Naga membuang muka, sejak mama datang Kinan tidak pernah datang ke apartemen bahkan mereka tidak pernah bertemu.
"Cicip, gue yang bikin."
"Bukannya lo sibuk?" Naga tidak menyentuh kue tersebut.
"Gue juga butuh makan, Ga."
"Ini kue, bukan makanan pokok. Kenapa?" tatapan Naga mulai tajam. "Lo tidak pernah datang, tidak tidur di apartemen, tidak mengangkat telepon ada yang lo sembunyiin?"
Kinan masih tersenyum. "Jangan aneh deh Ga."
"Lo yang aneh, Kinan!" dua Minggu Naga sudah bersabar, sekarang apalagi alasan wanita itu?
"Lo tahu gue enggak bisa kalau enggak ketemu sama lo, gue enggak biasa bangun tanpa lo di samping!"
Kinan meneguk ludah. Dia tidak ingin membuat Naga terlihat jahat.
"Sory, kelar deadline gue datang."
Naga tidak suka dan tidak biasa sedangkan dirinya harus menyukai pilihan laki-laki itu dan harus biasa tanpa Naga mungkin membiasakan diri melihat dengan siapa pria itu melangkah.
"Gue pernah tidur di mobil nungguin lo, percuma datang ke kantor jawabannya lo enggak ada di tempat!"
Posisi mereka masih sama, duduk berhadapan dengan pikiran berkecamuk.

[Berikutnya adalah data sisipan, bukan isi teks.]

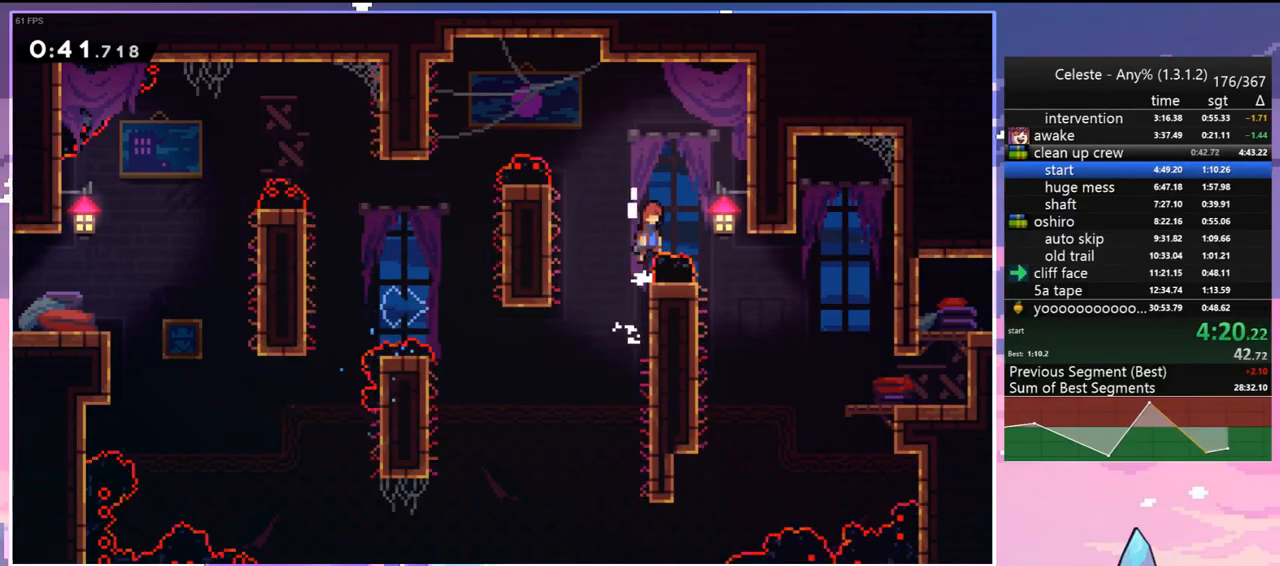
{"keys": ["right"], "events": [[33, "up", "up"], [83, "grab", "up"], [167, "dash", "down"], [167, "down", "down"], [167, "jump", "up"], [267, "dash", "up"], [500, "down", "up"]]}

"Bilang Kalau ada apa-apa, gue siap mendengarkan."
"Gue masih seperti dulu Ga, kerja dengan atasan yang lo tahu sendiri gimana." Kinan masih dengan alasannya.
Naga tidak menerima alasan Kinan. "Oke, gue pulang." Naga tidak ingin meledak di sini, lebih baik tiang listrik atau tembok yang menjadi pelampiasan amarahnya.
"Hati-hati."
Naga membanting pintu apartemen Kinan dan pergi dengan kemarahannya meninggalkan Kinan yang menangis dalam diam.
Naga tidak jahat, tidak ada yang memaksa mereka hingga menjalin hubungan tanpa status. Ia rela menjadi teman laki-laki itu tidak keberatan saat hubungan tersebut semakin intim.
Bukankah wajar jika Naga memilih wanita lain, wanita baik-baik untuk anak-anaknya nanti?
Kinan terisak. Dua Minggu cukup berat tapi sudah dilewatkan olehnya. Ke depannya dia akan melewatkan ratusan hingga jutaan Minggu bahkan harus menerima kenyataan yang telah digariskan untuk mereka.
"Ra, gue sakit. Hati gue sakit Ra." Kinan menangis di telepon.
"Mau lo itu Nan, sebagai teman omongan gue juga enggak masuk."
Kinan memukul dadanya. "Gue udah benar kan, jalan yang gue ambil udah tepat kan Ra?"
"Tergantung sampai kapan lo bertahan, kalau takluk maka lo kalah."
Kinan menggeleng. "Gue membiarkannya pergi, Ra. Naga marah." tangsian Kina tersedu-sedu.
Ini menyakitkan, hubungan tanpa arah itu akan segera selesai. Dia tidak punya hak melihat dan mengetahui keadaannya.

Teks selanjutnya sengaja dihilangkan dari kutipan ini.